Nicole Huerta Herbosch

29/Enero/201

Aunque la Guerra Fría ya terminó, no podemos decir que Washington y Moscú son los mejores amigos. Parte de la política implica negociar todo el tiempo y es por eso, que Joe Biden mantuvo una llamada telefónica con Vladímir Putin para discutir varios temas de la agenda bilateral.

El pasado martes 26 de enero, el presidente de Estados Unidos, Joe Biden, mantuvo una conversación telefónica con Vladímir Putin, presidente de Rusia. ¿Qué tanto se dijeron? Biden no pudo contenerse y le cuestionó a Putin, sobre el envenenamiento del opositor Alexei Navalny, así como lo del hackeo ruso en el proceso electoral estadounidense de 2016.

Pero esos no fueron los temas más importantes, ya que Biden y Putin llegaron a un acuerdo para extender el Tratado de Reducción de Armas Estratégicas, también conocido como New-Start, el cual, ante el mandato de Donald Trump, expresidente de Estados Unidos, parecía ser algo inalcanzable.

¿En qué consiste el Tratado New-START? Este tratado fue firmado en el 2010 por el expresidente Barack Obama y Dmitri Medvédev, expresidente ruso; en resumen, el tratado limita el número de armas nucleares estratégicas, con un máximo de 1,550 ojivas nucleares y 700 sistemas balísticos para cada una de las dos potencias, en tierra, mar o aire. Así que, es mejor tenerlo que eliminarlo.

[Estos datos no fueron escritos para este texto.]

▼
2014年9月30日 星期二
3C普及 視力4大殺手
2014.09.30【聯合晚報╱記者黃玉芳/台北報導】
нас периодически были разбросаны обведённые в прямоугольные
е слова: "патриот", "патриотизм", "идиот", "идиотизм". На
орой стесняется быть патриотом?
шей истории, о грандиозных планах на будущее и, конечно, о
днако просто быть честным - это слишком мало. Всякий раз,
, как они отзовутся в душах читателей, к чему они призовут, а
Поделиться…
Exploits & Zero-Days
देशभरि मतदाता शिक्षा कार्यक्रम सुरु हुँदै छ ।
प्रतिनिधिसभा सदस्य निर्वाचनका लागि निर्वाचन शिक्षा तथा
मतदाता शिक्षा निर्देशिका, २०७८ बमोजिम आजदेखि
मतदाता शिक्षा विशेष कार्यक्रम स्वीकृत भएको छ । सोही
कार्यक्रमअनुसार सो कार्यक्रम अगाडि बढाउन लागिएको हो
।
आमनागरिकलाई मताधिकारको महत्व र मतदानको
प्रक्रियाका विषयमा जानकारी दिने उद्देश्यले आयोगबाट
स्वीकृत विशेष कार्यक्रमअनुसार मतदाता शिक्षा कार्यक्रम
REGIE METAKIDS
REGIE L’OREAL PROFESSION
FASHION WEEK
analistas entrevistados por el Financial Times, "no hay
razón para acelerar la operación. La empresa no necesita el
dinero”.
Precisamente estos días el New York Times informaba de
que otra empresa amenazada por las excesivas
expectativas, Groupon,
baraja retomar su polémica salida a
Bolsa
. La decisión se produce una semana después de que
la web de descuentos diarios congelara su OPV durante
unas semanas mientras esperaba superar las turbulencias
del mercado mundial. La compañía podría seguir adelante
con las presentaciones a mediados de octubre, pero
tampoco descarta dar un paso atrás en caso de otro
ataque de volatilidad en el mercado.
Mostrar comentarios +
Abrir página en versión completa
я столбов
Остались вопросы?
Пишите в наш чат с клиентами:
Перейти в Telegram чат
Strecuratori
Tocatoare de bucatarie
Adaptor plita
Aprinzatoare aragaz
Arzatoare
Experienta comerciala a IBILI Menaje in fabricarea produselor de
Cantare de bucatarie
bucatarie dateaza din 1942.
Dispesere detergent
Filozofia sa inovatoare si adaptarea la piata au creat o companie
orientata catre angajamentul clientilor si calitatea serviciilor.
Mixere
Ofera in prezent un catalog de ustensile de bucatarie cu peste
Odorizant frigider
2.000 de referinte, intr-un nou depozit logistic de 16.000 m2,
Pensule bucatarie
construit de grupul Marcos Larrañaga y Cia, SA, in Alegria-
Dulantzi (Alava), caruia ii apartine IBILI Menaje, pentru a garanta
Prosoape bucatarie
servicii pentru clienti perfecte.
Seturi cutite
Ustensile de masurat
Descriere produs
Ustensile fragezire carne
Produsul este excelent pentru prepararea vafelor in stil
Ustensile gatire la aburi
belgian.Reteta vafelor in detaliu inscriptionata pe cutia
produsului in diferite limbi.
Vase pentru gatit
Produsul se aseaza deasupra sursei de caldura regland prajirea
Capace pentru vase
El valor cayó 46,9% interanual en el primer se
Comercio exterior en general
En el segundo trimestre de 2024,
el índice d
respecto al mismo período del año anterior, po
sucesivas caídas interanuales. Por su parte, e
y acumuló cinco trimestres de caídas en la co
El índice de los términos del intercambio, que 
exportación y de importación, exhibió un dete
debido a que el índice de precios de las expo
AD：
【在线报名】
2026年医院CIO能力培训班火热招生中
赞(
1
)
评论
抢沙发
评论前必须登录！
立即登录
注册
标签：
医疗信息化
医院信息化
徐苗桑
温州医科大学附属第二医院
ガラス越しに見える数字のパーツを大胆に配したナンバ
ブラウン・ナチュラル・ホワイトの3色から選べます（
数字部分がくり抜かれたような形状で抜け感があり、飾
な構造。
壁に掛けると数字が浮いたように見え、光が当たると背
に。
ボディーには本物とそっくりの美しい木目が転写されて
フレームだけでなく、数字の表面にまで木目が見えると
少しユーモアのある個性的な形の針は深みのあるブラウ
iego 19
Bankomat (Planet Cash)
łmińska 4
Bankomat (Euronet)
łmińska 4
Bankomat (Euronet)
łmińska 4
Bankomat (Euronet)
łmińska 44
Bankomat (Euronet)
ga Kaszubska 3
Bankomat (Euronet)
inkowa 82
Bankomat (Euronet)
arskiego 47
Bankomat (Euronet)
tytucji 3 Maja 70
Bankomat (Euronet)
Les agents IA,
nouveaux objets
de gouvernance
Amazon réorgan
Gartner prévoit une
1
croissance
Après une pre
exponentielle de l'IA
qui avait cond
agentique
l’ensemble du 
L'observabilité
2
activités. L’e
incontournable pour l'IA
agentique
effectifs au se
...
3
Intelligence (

Dicho tratado, es un avance para la política exterior de Estados Unidos, ya que Donald Trump había dicho que ese tratado no se extendería si a cambio Rusia no acordaba congelar su arsenal nuclear, lo cual fue considerado una propuesta inaceptable. Meses después, Putin le propuso a Trump extender dicho tratado, al menos un año sin condiciones, para dar más tiempo a las negociaciones bilaterales sobre el control de misiles nucleares, ya que este tratado es una de las piezas claves en el esquema de seguridad. Tras la llegada de Biden al poder, Putin abogó por la extensión del Tratado New-START, pero desde posiciones realistas.

Al término de la llamada de ambos presidentes, la Cámara Baja del Parlamento ruso, rápidamente votó unánimemente para ratificar la expansión del tratado por cinco años, el cual estaba próximo a vencer la semana entrante. De igual forma, la Duma Estatal votó por unanimidad la prórroga del tratado por cinco años. El día de ayer, la Cámara Alta y el Consejo de la Federación Rusa también aprobaron dicha prórroga. En el caso de Estados Unidos, la prórroga no requiere de la aprobación del Congreso de Estados Unidos.

La llamada ofreció una visión panorámica de los retos geopolíticos a los que se enfrentará Joe Biden. De igual forma marca un nuevo comienzo en las relaciones bilaterales entre Estados Unidos y Rusia, ya que ambos presidentes acordaron mantener una comunicación transparente y consistente de ahora en adelante.